COLUMBUS, OH — Columbus schools will rent a vacant school building to an outside program for special-needs children for a rock-bottom price — $1 a year.
During its meeting tonight, the Columbus school board unanimously approved the deal to lease Kent Elementary, which was closed in 2005, to LifeTown, a program run by the Schottenstein Chabad House at Ohio State University.
District officials said LifeTown will pay for utilities and daily maintenance of the building, an estimated $60,000 annual savings to the school district.
“We feel it benefits the district because it puts an occupant in the building so we don’t have a vacant building,” said Anne Dorrian-Lenzotti, the district’s director of real estate and shared facilities. “And the services, they benefit our district students.”
LifeTown, which will take over the facility Wednesday and expects to start the program in September, is a simulated village that teaches students life skills such as opening a bank account, going grocery shopping and interviewing for a job, said Rabbi Areyah Kaltmann, director of the Chabad House and LifeTown organizer.
The program puts students in real-life scenarios during a two-hour field trip. Kaltmann said he plans to attract between 700 and 1,000 students next year, mostly from Columbus schools.
During the first year, the program will be free, he said. Some details of the program, including sources of funding, have not been determined, he said.
LifeTown is a project of the Friendship Circle, a national nonprofit organization.
The first LifeTown opened in suburban Detroit three years ago. It serves about 3,300 students a year and charges schools up to $200 per visit, said Bassie Shemtov, director of the Michigan program.

(What to work on):
List every life skill that the Kent Elementary lease article says LifeTown teaches students.

(Extracted data):
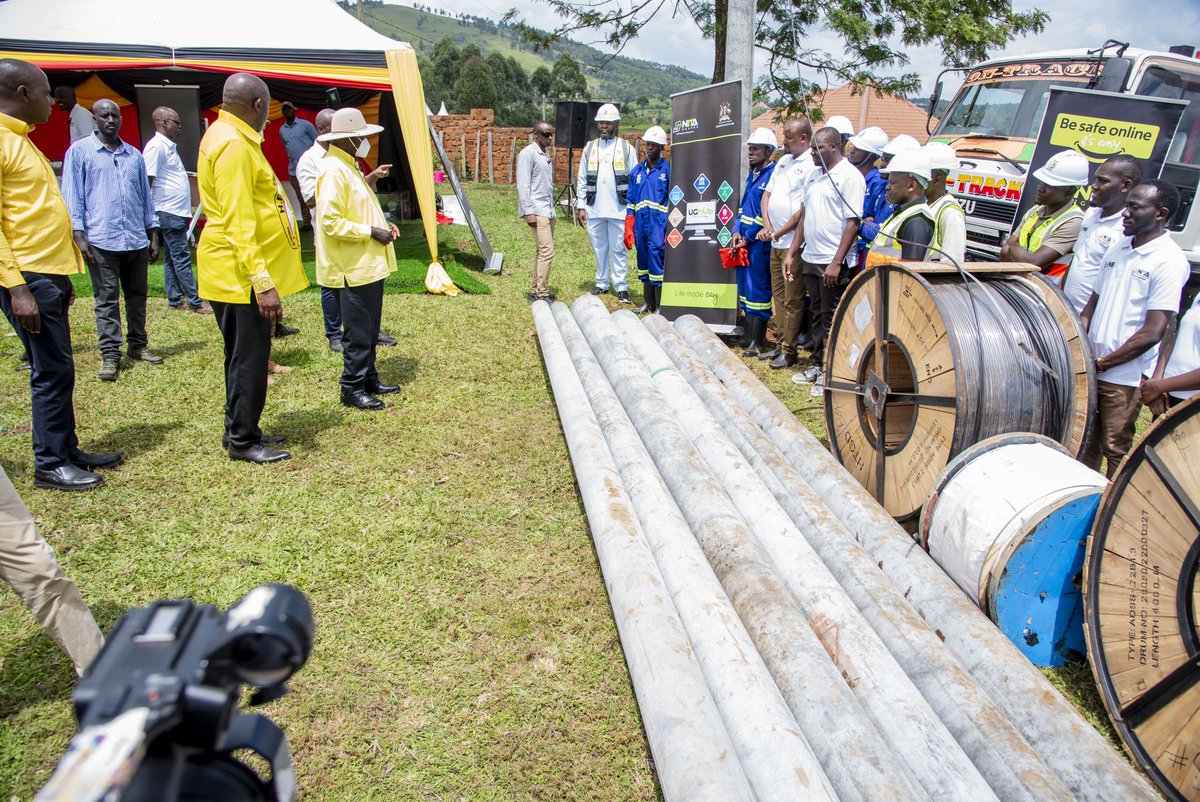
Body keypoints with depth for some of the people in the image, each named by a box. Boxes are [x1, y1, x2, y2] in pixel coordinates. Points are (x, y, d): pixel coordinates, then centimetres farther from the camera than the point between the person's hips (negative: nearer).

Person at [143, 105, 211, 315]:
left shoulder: (169, 146, 17)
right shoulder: (156, 146, -12)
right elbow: (147, 181, -16)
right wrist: (150, 215, -18)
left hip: (177, 212, 10)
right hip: (168, 212, -10)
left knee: (172, 258, 12)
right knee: (181, 258, -6)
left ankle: (175, 300, 18)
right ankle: (195, 302, -3)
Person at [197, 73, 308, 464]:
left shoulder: (229, 136, 16)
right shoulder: (233, 145, -17)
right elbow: (238, 222, -24)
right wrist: (262, 281, -28)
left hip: (242, 273, 11)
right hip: (240, 274, -11)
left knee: (246, 356, 17)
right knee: (249, 359, -2)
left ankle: (241, 430, 28)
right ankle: (243, 441, 8)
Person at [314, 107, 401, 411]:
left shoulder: (350, 166, 16)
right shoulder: (333, 170, -17)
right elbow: (330, 222, -23)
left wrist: (381, 223, 11)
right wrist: (370, 232, -20)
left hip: (369, 263, 10)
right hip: (353, 267, -10)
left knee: (370, 328, 16)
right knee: (358, 332, -3)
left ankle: (369, 379, 27)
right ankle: (352, 388, 7)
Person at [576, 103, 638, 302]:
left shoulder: (627, 149, 4)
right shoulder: (589, 148, 12)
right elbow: (582, 180, 12)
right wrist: (581, 206, 5)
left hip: (619, 210, -3)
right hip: (594, 209, 3)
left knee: (618, 249, 0)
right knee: (599, 248, 9)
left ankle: (620, 286, 5)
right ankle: (602, 283, 19)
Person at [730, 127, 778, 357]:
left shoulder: (774, 175, -13)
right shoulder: (752, 174, 14)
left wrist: (748, 237, -14)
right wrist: (737, 231, 3)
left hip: (760, 241, -9)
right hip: (744, 240, 9)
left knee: (758, 290, -3)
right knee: (745, 286, 13)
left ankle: (758, 342, 4)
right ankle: (749, 333, 24)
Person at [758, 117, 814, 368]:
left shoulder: (812, 166, -13)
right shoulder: (783, 161, 14)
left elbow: (805, 209, -18)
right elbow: (767, 194, 16)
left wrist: (779, 232, -11)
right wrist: (766, 224, 1)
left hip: (794, 243, -9)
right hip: (776, 243, 9)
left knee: (792, 300, -1)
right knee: (778, 297, 15)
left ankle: (789, 350, 7)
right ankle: (779, 344, 24)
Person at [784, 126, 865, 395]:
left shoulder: (849, 176, -12)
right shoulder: (815, 174, 14)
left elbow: (852, 222, -17)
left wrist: (836, 262, -21)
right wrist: (792, 252, 15)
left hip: (833, 262, -8)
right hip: (810, 259, 8)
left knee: (832, 320, 0)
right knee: (817, 315, 16)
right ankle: (816, 365, 28)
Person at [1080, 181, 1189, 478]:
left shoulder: (1169, 261, -12)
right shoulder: (1118, 248, 9)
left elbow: (1152, 332, -17)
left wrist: (1102, 362, -14)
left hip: (1125, 377, -6)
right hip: (1091, 368, 6)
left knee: (1116, 449, 4)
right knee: (1086, 441, 17)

(Your solution):
Opening a bank account, going grocery shopping, and interviewing for a job.